Show up — Vote yes on 15-214
By Stephen Jensen
They think that the Ashland voters are dupes. Their campaign suggests that Ashland voters are easily fooled. Loud and clear, with their “no” campaign on the food and beverage Ballot Measure 15-214, they offer up an Orwellian, cynical and dishonest campaign that should be an affront to every Ashland voter.
They did properly register their PAC with the secretary of state, cleverly adopting the title, “Save Our Parks.” However, within that filing, in the section titled “Nature of Committee,” they unambiguously state: “Opposition to increased funding for Ashland Parks and Recreation Department.” The next step in their crafty campaign was to design a gaudy red sign with the slogan “Save Our Parks. Vote No on 15-214.”
Clever, if you are running a silly middle school student body election. Insulting if you hope to convince Ashland voters.
And currently they are pelting Ashland voters with a barrage of misinformation, partial facts, outright untruths and wildly speculative financial projections.
Please consider several facts that fly in the face of this patently juvenile campaign of disinformation.
The food and beverage tax (approximately $2 million), while originally designed to help fund Ashland’s paving program, is not currently used for paving Ashland streets. A much more reliable and adequate method now uses franchise fees and gas tax money to do so, per Scott Fleury, director of Public Works.

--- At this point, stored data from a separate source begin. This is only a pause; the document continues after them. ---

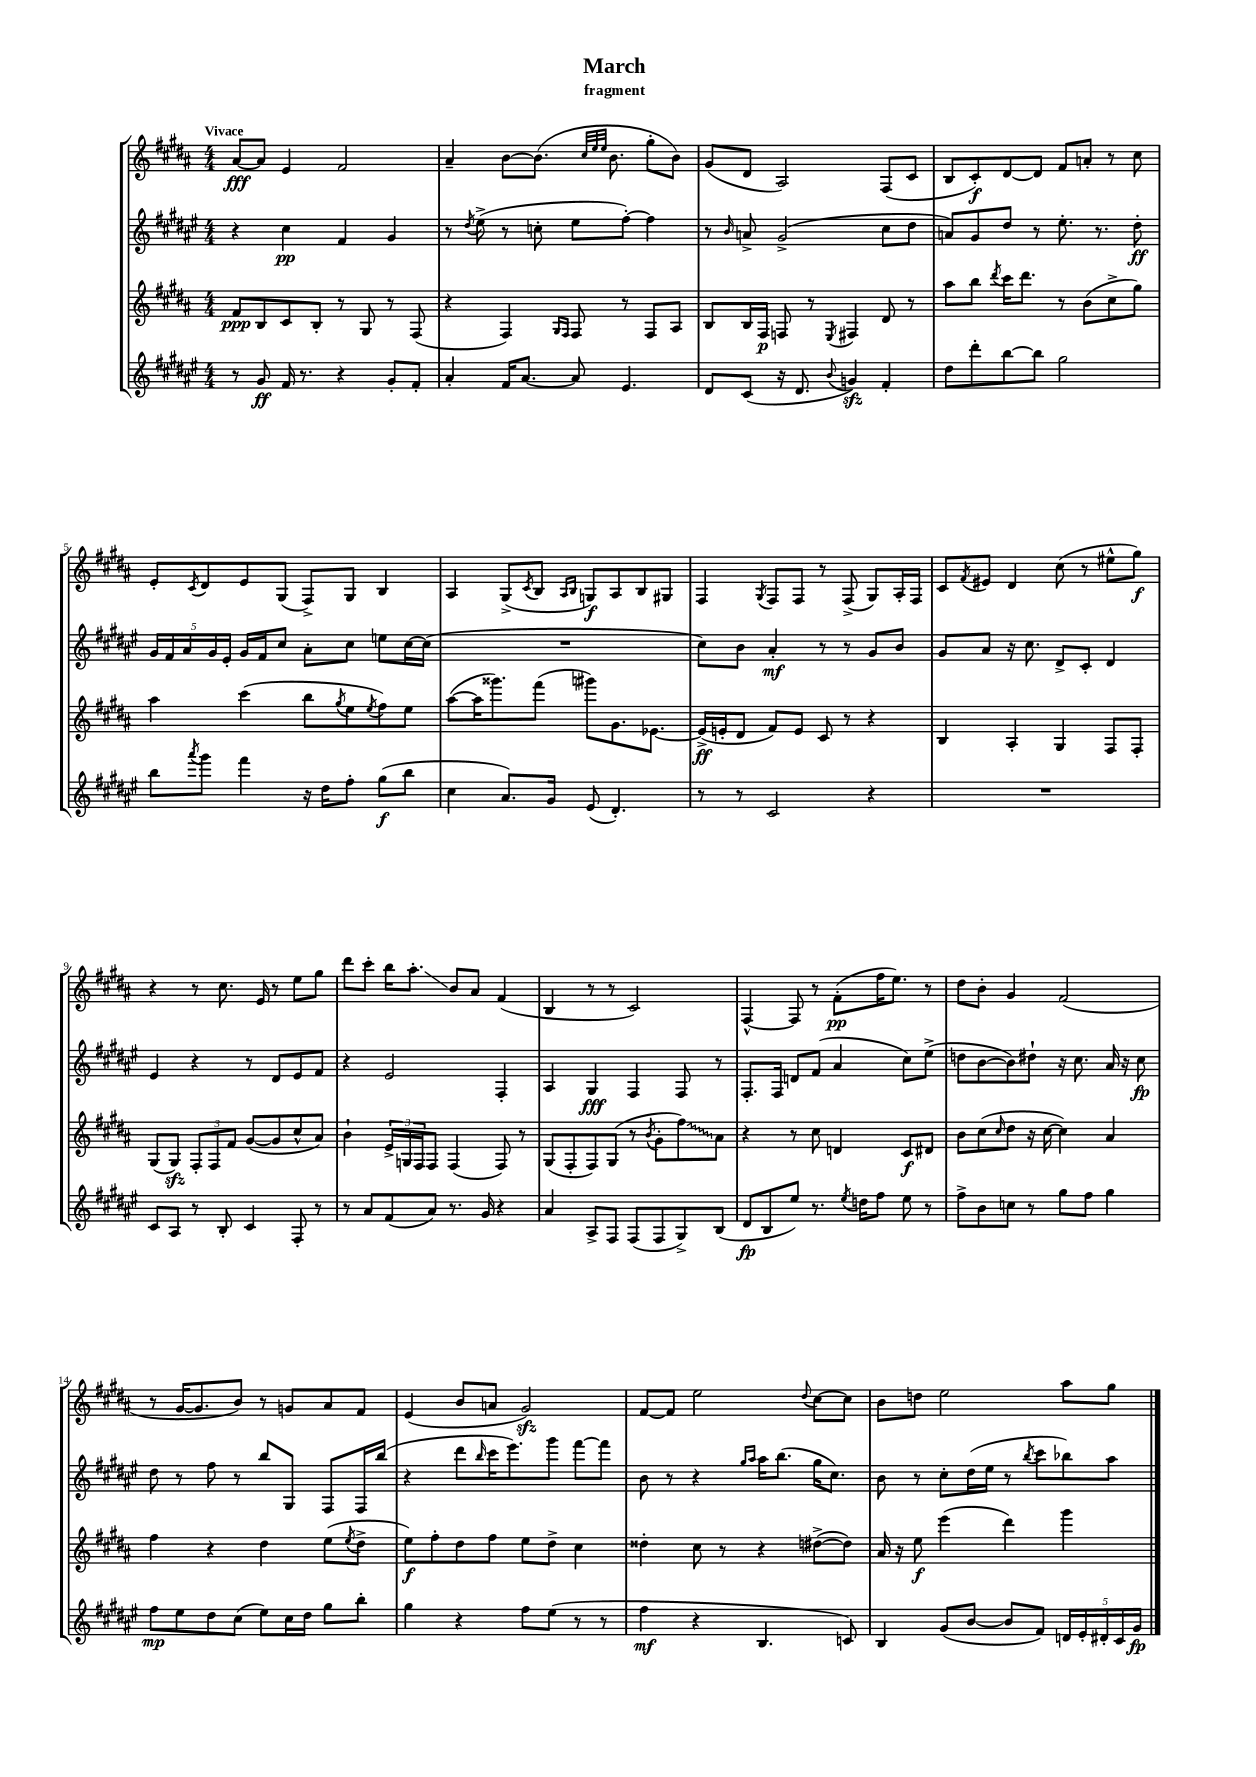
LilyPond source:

\header { title = "March" subtitle = "fragment" }
<<
\new StaffGroup <<
\new Staff = "s0" {
    \clef treble \key b \major \numericTimeSignature \time 4/4 \tempo "Vivace"
    ais'8~\fff ais'8 e'4 fis'2 |
    ais'4-- b'8~ b'8.( \grace { cis''32 e''32 e''32 } b'8. gis''8-. b'8) |
    gis'8( dis'8 ais2) fis8( cis'8 |
    b8 cis'8-.\f) dis'8~ dis'8 fis'8 a'8-. r8 cis''8 |
    e'8-. \acciaccatura { cis'8 } dis'8 e'8 gis8( fis8->) gis8 b4 |
    ais4 gis8->( \acciaccatura { cis'8 } b8 \grace { ais16 b16 } g8\f) ais8 b8 gis8 |
    fis4 \acciaccatura { gis8 } fis8 fis8 r8 fis8->( gis8) ais16-. fis16 |
    cis'8 \acciaccatura { fis'8 } eis'8 dis'4 cis''8( r8 eis''8-^ gis''8\f) |
    r4 r8 cis''8. e'16 r8 e''8 gis''8 |
    dis'''8 cis'''8-. b''16 ais''8.-.\glissando b'8 ais'8 fis'4( |
    b4 r8 r8 cis'2) |
    fis4~-^ fis8 r8 fis'8-.\pp( fis''16 e''8.) r8 |
    dis''8 b'8-. gis'4 fis'2( |
    r8 gis'16~ gis'8. b'8) r8 g'8 ais'8 fis'8 |
    e'4( b'8 a'8 gis'2\sfz) |
    fis'8~ fis'8 e''2 \appoggiatura { dis''8 } cis''8~ cis''8 |
    b'8 d''8 e''2 ais''8 gis''8 \bar "|." |
}
\new Staff = "s1" {
    \clef treble \key fis \major \numericTimeSignature \time 4/4
    r4 cis''4\pp fis'4 gis'4 |
    r8 \acciaccatura { dis''8 } eis''8->( r8 c''8-. eis''8 fis''8~-.) fis''4 |
    r8 \grace { b'16 } a'8-> gis'2->( cis''8 dis''8 |
    a'8) gis'8 dis''8 r8 eis''8.-. r8. dis''8-.\ff |
    \tuplet 5/4 { gis'16 fis'16 ais'16 gis'16 eis'16-. } gis'16 fis'16 cis''8 ais'8-. cis''8 e''8 cis''16~ cis''16( |
    R1 |
    cis''8) b'8 ais'4-.\mf r8 r8 gis'8 b'8 |
    gis'8 ais'8 r16 cis''8. dis'8-> cis'8-. dis'4 |
    eis'4 r4 r8 dis'8 eis'8 fis'8 |
    r4 eis'2 fis4-. |
    ais4 gis4\fff fis4 fis8 r8 |
    fis8.-. fis16 d'8 fis'8( ais'4 cis''8) eis''8->( |
    d''8 b'8~ b'8) dis''8-! r16 cis''8. ais'16 r16 cis''8\fp |
    dis''8 r8 fis''8 r8 b''8 gis8 fis8 fis16 b''16( |
    r4 dis'''8 \grace { b''16 } cis'''16 eis'''8.) gis'''8 fis'''8~ fis'''8 |
    b'8 r8 r4 \grace { gis''16 ais''16 } ais''16 b''8.( gis''16 cis''8.) |
    b'8 r8 cis''8-. dis''16( eis''16 r8 \acciaccatura { b''8 } cis'''8 bes''8) ais''8 \bar "|." |
}
\new Staff = "s2" {
    \clef treble \key b \major \numericTimeSignature \time 4/4
    fis'8\ppp b8 cis'8 b8-. r8 gis8 r8 fis8( |
    r4 fis4) \grace { gis16 fis16 } fis8 r8 fis8 ais8 |
    b8 b16 fis16\p f8 r8 \acciaccatura { e8 } fis4 dis'8 r8 |
    ais''8 b''8 \acciaccatura { dis'''8 } cis'''16 dis'''8. r8 b'8( cis''8-> gis''8) |
    ais''4 cis'''4( b''8 \acciaccatura { gis''8 } e''8 \acciaccatura { e''8 } fis''8) e''8 |
    ais''8~( ais''16 gisis'''8.) fis'''8( gis'''8) gis'8. ees'8.~ |
    ees'16->\ff( e'16-. dis'8 fis'8) e'8 cis'8 r8 r4 |
    b4 ais4-. gis4 fis8 fis8-. |
    gis8( gis8\sfz) \tuplet 3/2 { fis8-. fis8 fis'8 } gis'8~( gis'8 cis''8-^ ais'8) |
    b'4-! \tuplet 3/2 { e'16-> g16 fis16 } fis8 fis4( fis8) r8 |
    gis8( fis8-. fis8) gis8( r8 \acciaccatura { b'8 } gis'8-. \once \override Glissando.style = #'zigzag fis''8\glissando) ais'8 |
    r4 r8 cis''8 d'4 cis'8\f dis'8 |
    b'8 cis''8( \grace { cis''16 } dis''8 r16 cis''16~ cis''4) ais'4 |
    fis''4 r4 dis''4 e''8( \acciaccatura { e''8 } dis''8-> |
    e''8\f) fis''8-. dis''8 fis''8 e''8 dis''8-> cis''4 |
    disis''4-. cis''8 r8 r4 dis''8~->( dis''8) |
    ais'16 r16 e''8\f e'''4( dis'''4) gis'''4 \bar "|." |
}
\new Staff = "s3" {
    \clef treble \key fis \major \numericTimeSignature \time 4/4
    r8 gis'8\ff fis'16 r8. r4 gis'8-. fis'8-. |
    ais'4-. fis'16 ais'8.~ ais'8 eis'4. |
    dis'8 cis'8( r16 dis'8. \appoggiatura { b'8 } g'4\sfz) fis'4-. |
    dis''8 dis'''8-. b''8~ b''8 gis''2 |
    b''8 \acciaccatura { ais'''8 } gis'''8 fis'''4 r16 dis''16 fis''8-. gis''8\f( b''8 |
    cis''4 ais'8.) gis'16 eis'8( dis'4.-.) |
    r8 r8 cis'2 r4 |
    R1 |
    cis'8 ais8 r8 b8-. cis'4 fis8-. r8 |
    r8 ais'8 fis'8( ais'8) r8. gis'16 r4 |
    ais'4 ais8-> fis8 fis8( fis8 gis8->) b8( |
    dis'8\fp b8 eis''8) r8. \acciaccatura { eis''8 } d''16 fis''8 eis''8 r8 |
    fis''8-> b'8 c''8 r8 gis''8 fis''8 gis''4 |
    fis''8\mp eis''8 dis''8 cis''8( eis''8) cis''16 dis''16 gis''8 b''8-. |
    gis''4 r4 fis''8 eis''8( r8 r8 |
    fis''4\mf r4 b4. c'8) |
    b4 gis'8( b'8~ b'8 fis'8) \tuplet 5/4 { d'16 eis'16-. dis'16-. cis'16 gis'16\fp } \bar "|." |
}
>>
>>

Thus, the hand-wringing over street conditions connected to the food and beverage tax is pants-on-fire false.
The City Council by and large controls the Ashland Parks budget, and this food and beverage tax ballot measure, if approved by voters, would fill only about one-third of the typical Ashland Parks budget requirements. It certainly would not increase the Ashland Parks budget, as erroneously claimed by opponents.
Currently, the food and beverage tax is legally locked up and can only be used exclusively for Ashland Parks capital improvement projects. It cannot even be used for parks maintenance, operations or equipment.
A “no” vote does not free up this money for any other use. It is $2 million that remains locked up, requiring the City Council to use other money in the general fund to backfill the Ashland Parks budget — money that could and should remain in the general fund to help fund essential fire, police and public safety requirements.
Approval of this measure simply dedicates the food and beverage tax to a specific and vital purpose in our town: maintenance and operation of our valued park system. It removes outdated and unnecessary encumbrances with a clean and clear allocation of public money. The extension to the year 2040 allows for proper planning and long-term budget alignment.
The “no” campaign has attempted to confuse and disrespect voters and, in doing so, tear down community support for our 131-year-old park system, which is one of the hallmarks of our town.
And to those voters who may be unhappy with the condition of the golf course or vandalism in the park’s restrooms or swimming pool hours or trash pickup, using this ballot measure to vent your frustration toward Ashland Parks is not an effective use of your vote.
Join our community and help celebrate and support our parks.
Ashland voters are not dupes. We are not hayseeds. Neither are we easily fooled. Show up. Vote yes on 15-214.
Stephen Jensen is a former Ashland city councilor.